◆ TASK A ◆
Answer these questions from the excerpt on human-aware mixture-of-experts design, one per line, with each answer marked like its question:
(i) Relative to MMoE, by how much does HoME improve GAUC on Collect?
(ii) Which modalities or task families are listed as places where human-aware design appears?
(iii) In Preferential MoE, how are the experts partitioned?
◆ TASK B ◆
Please sum up the excerpt on human-aware mixture-of-experts design in two sentences.
◆ TASK C ◆
In the excerpt on human-aware mixture-of-experts design, take the stretch from "6. Design patterns, tensions, and" through "MUI-based internal metrics.". Swap "GazeMoE" for "GazeNet" in it, and give the result.

HoME is evaluated at Kuaishou scale for multi-task recommendation (Wang et al., 2024). Relative to MMoE, HoME improves GAUC by +0.44 on Effective view, +0.38 on Long view, +0.60 on Click, +0.38 on Like, +0.48 on Comment, +0.65 on Collect, +0.67 on Forward, and +0.57 on Follow. Online A/B tests report play-time gains of +0.636%, +0.735%, and +1.283% across three scenarios.

These studies do not share a common benchmark, but they collectively show that human-aware design is not confined to one modality or task family. It appears in tabular clinical data, RGB images, video, recommender systems, and LLM adapters.

6. Design patterns, tensions, and limitations

Several reusable design patterns recur across the literature. One is semantically meaningful expert partitioning: body parts in B-MoE, human cues in GazeMoE, task/domain/style in AT-MoE, and explicit human vs ML experts in Preferential MoE (Poddar et al., 25 Mar 2026). Another is router-plus-prior composition, exemplified by T-REX’s zk=M3Ek(VideoMAE(Rk)),z_k = \mathrm{M3E}_k\big(\mathrm{VideoMAE}(R_k)\big),4, where the prior can be semantic today and potentially human-conditioned in a later extension (Zhang et al., 2024). A third is frozen foundation encoder plus lightweight MoE adapters, which appears in GazeMoE and several LoRA-based LLM methods. A fourth is structured interpretation of expert usage, either through sparse linear gates, expert labels, cross-attention maps, Eigenbasis Scores, or MUI-based internal metrics.

◆ INFORMATION ◆
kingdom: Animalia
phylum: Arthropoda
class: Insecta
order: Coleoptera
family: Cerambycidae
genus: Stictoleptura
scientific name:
---
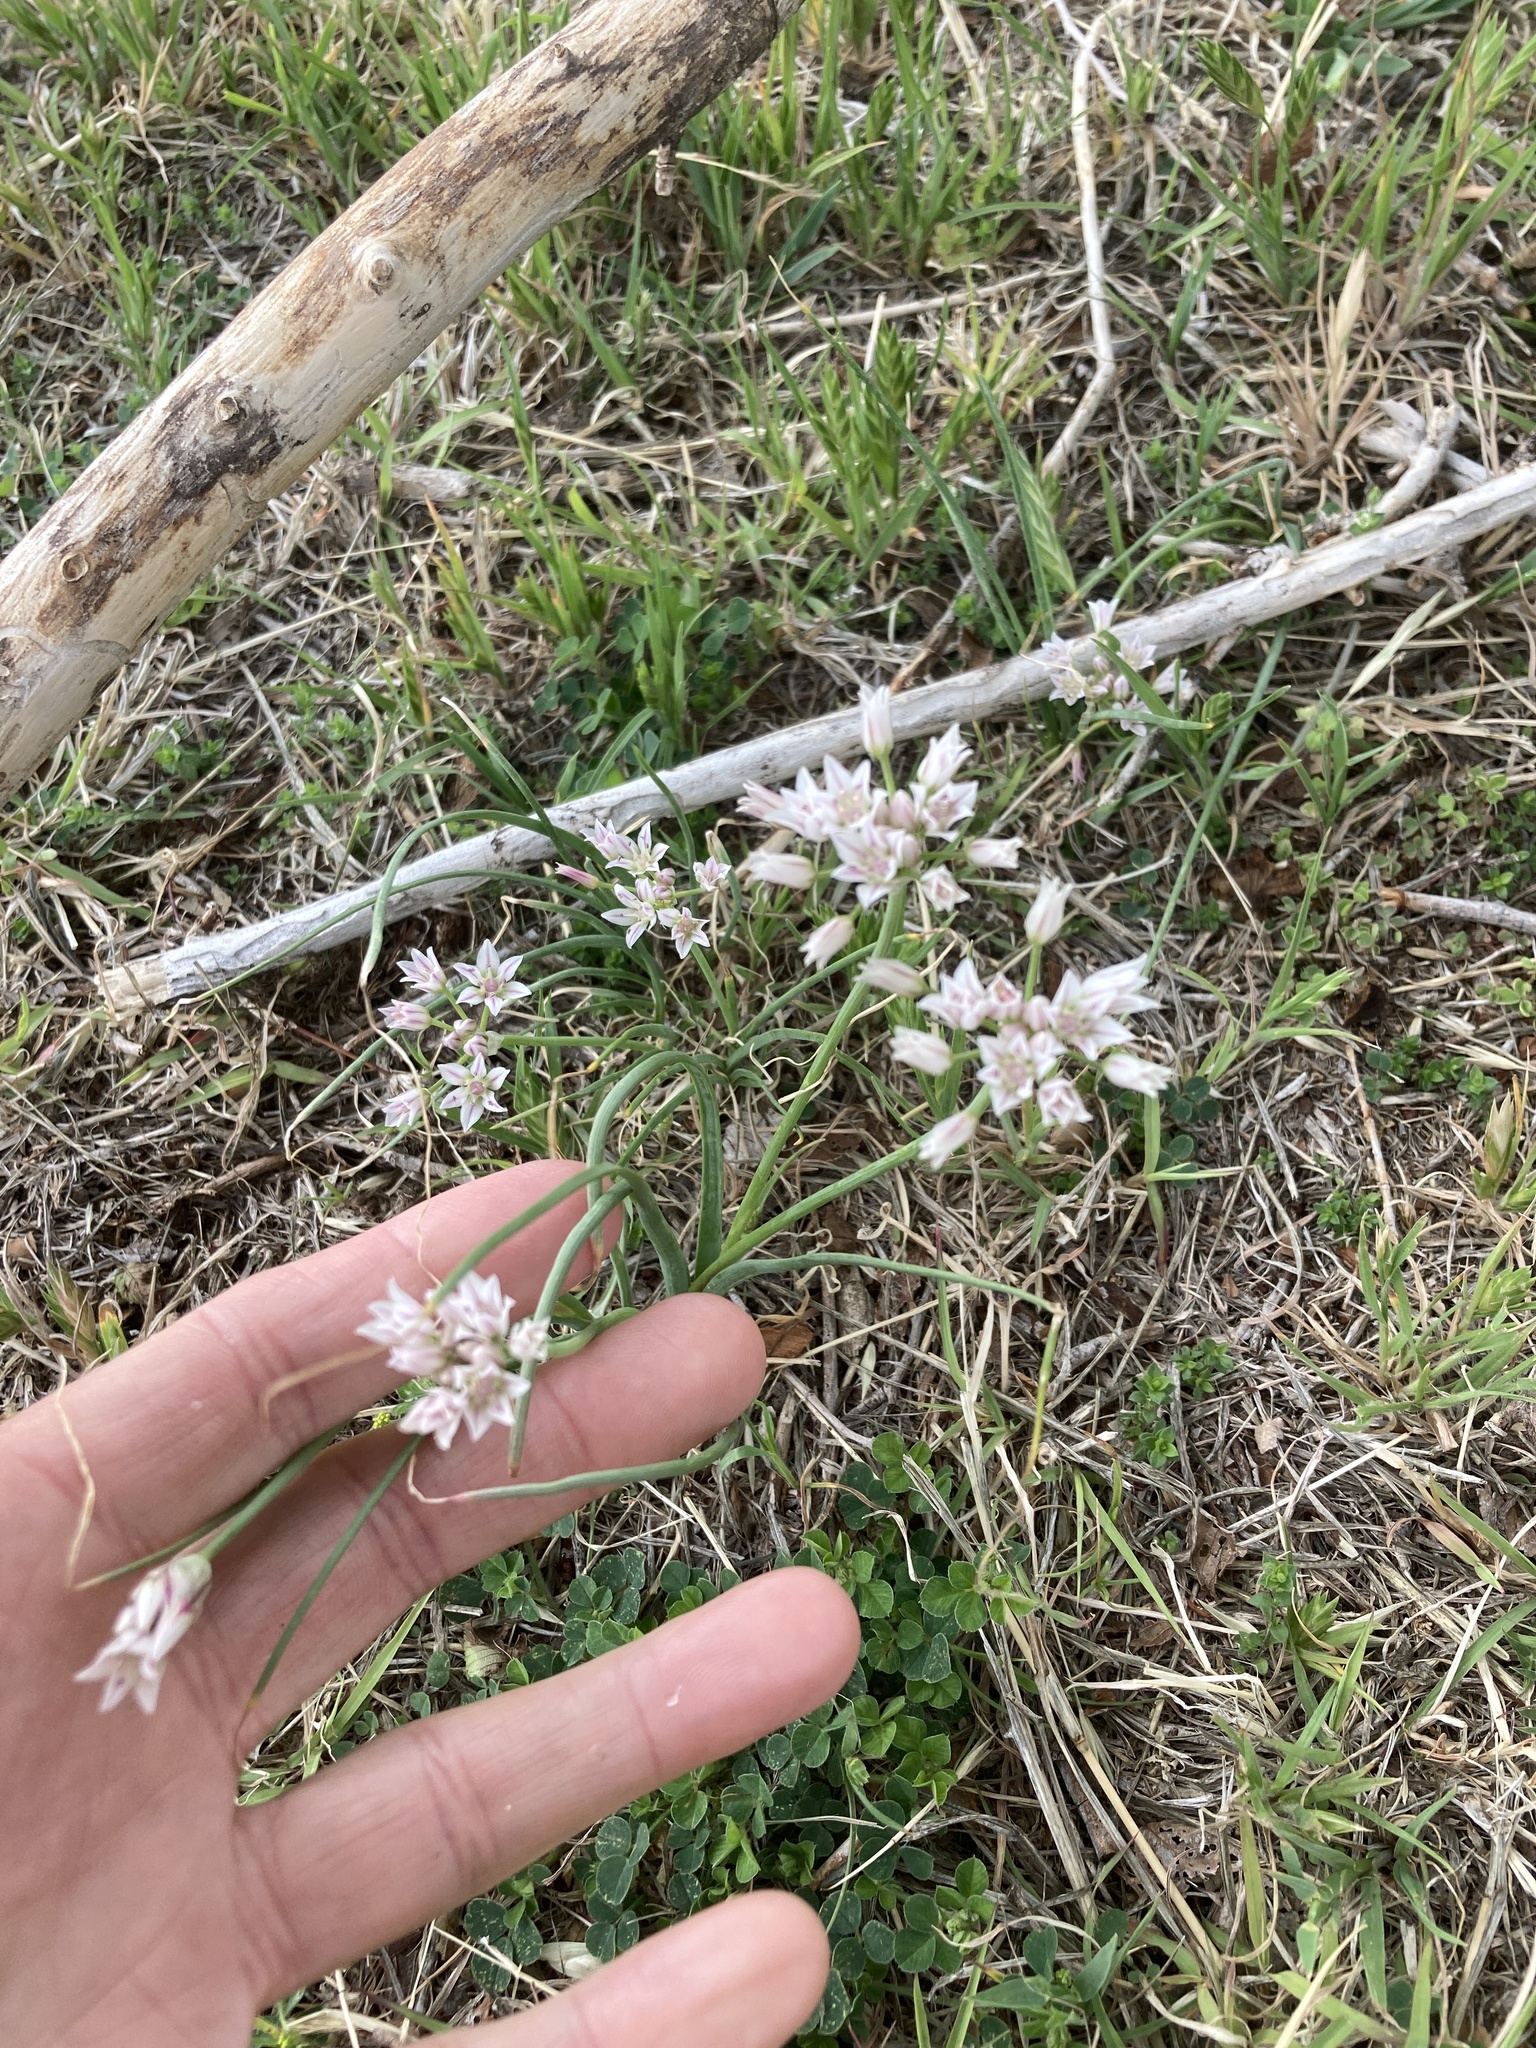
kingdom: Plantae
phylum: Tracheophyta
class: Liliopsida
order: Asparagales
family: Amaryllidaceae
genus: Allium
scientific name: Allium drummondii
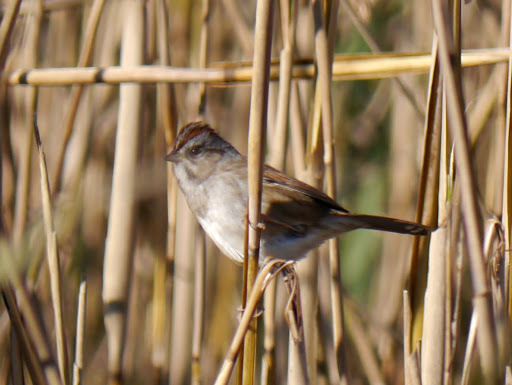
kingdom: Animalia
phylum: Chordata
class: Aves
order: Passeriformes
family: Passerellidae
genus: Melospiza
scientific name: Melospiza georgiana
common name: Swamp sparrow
---
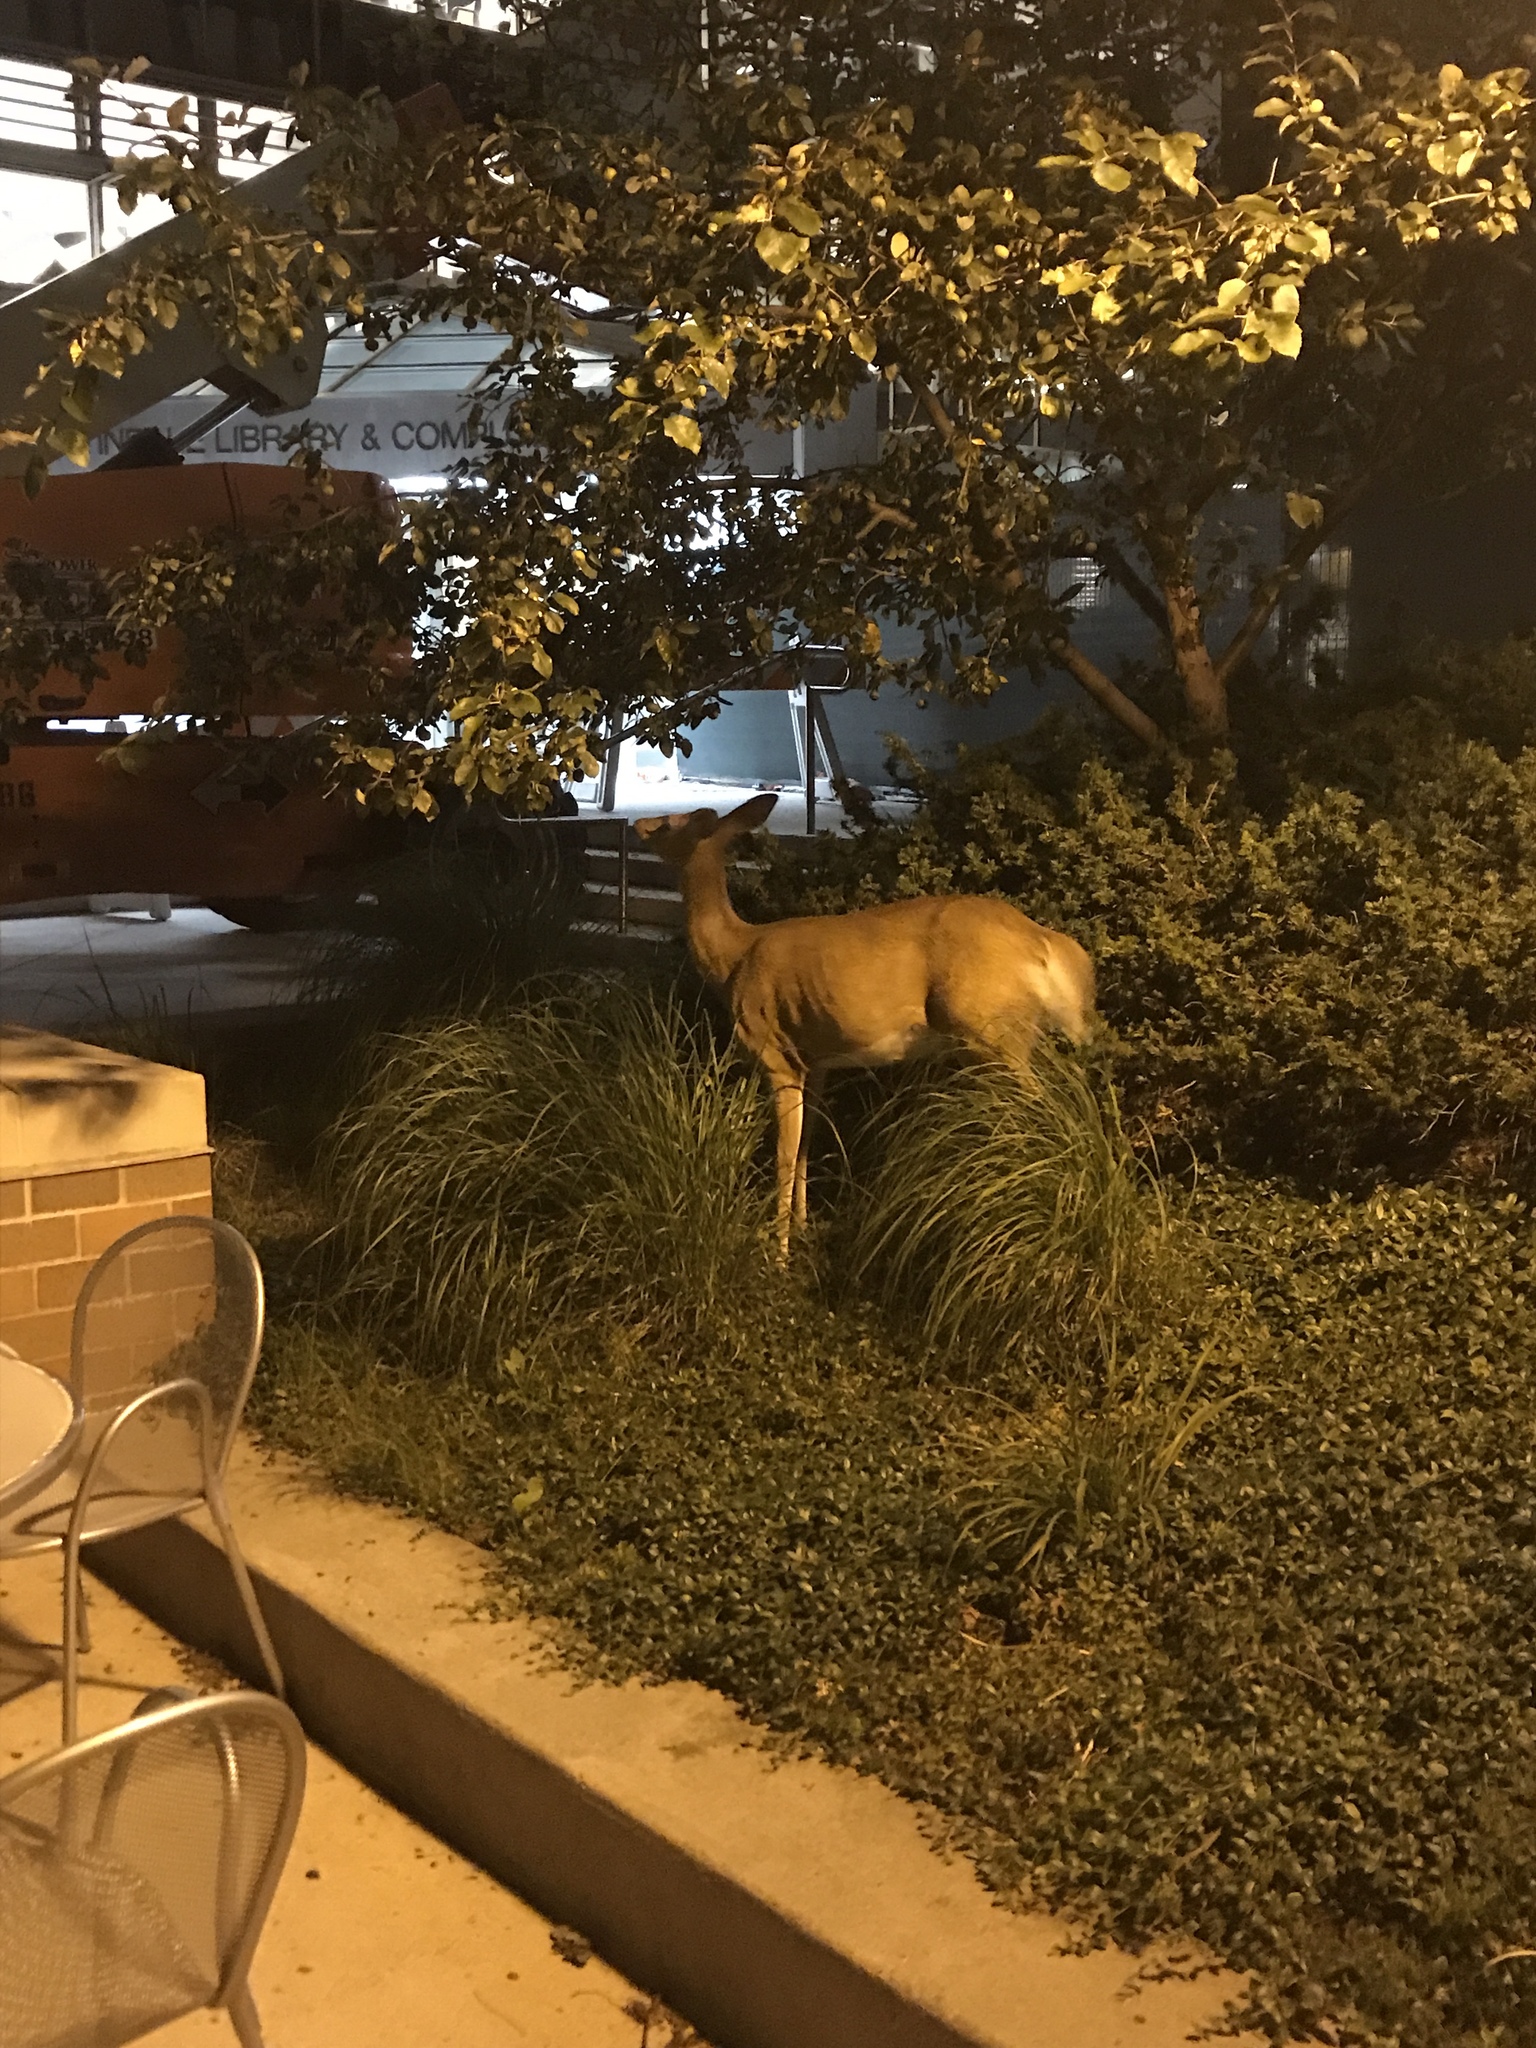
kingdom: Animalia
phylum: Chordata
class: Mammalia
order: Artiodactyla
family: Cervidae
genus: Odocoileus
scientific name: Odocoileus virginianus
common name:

◆ WRITTEN REPLY A ◆
(i) +0.65
(ii) Tabular clinical data, RGB images, video, recommender systems, and LLM adapters
(iii) Into explicit human vs ML experts

◆ WRITTEN REPLY B ◆
Evaluated at Kuaishou scale, HoME improves GAUC over MMoE on eight objectives and raises play time in online A/B tests across three scenarios, and the studies collectively show that human-aware design spans tabular clinical data, RGB images, video, recommender systems, and LLM adapters. Recurring design patterns include semantically meaningful expert partitioning, router-plus-prior composition, frozen foundation encoders with lightweight MoE adapters, and structured interpretation of expert usage.

◆ WRITTEN REPLY C ◆
6. Design patterns, tensions, and limitations

Several reusable design patterns recur across the literature. One is semantically meaningful expert partitioning: body parts in B-MoE, human cues in GazeNet, task/domain/style in AT-MoE, and explicit human vs ML experts in Preferential MoE (Poddar et al., 25 Mar 2026). Another is router-plus-prior composition, exemplified by T-REX’s zk=M3Ek(VideoMAE(Rk)),z_k = \mathrm{M3E}_k\big(\mathrm{VideoMAE}(R_k)\big),4, where the prior can be semantic today and potentially human-conditioned in a later extension (Zhang et al., 2024). A third is frozen foundation encoder plus lightweight MoE adapters, which appears in GazeNet and several LoRA-based LLM methods. A fourth is structured interpretation of expert usage, either through sparse linear gates, expert labels, cross-attention maps, Eigenbasis Scores, or MUI-based internal metrics.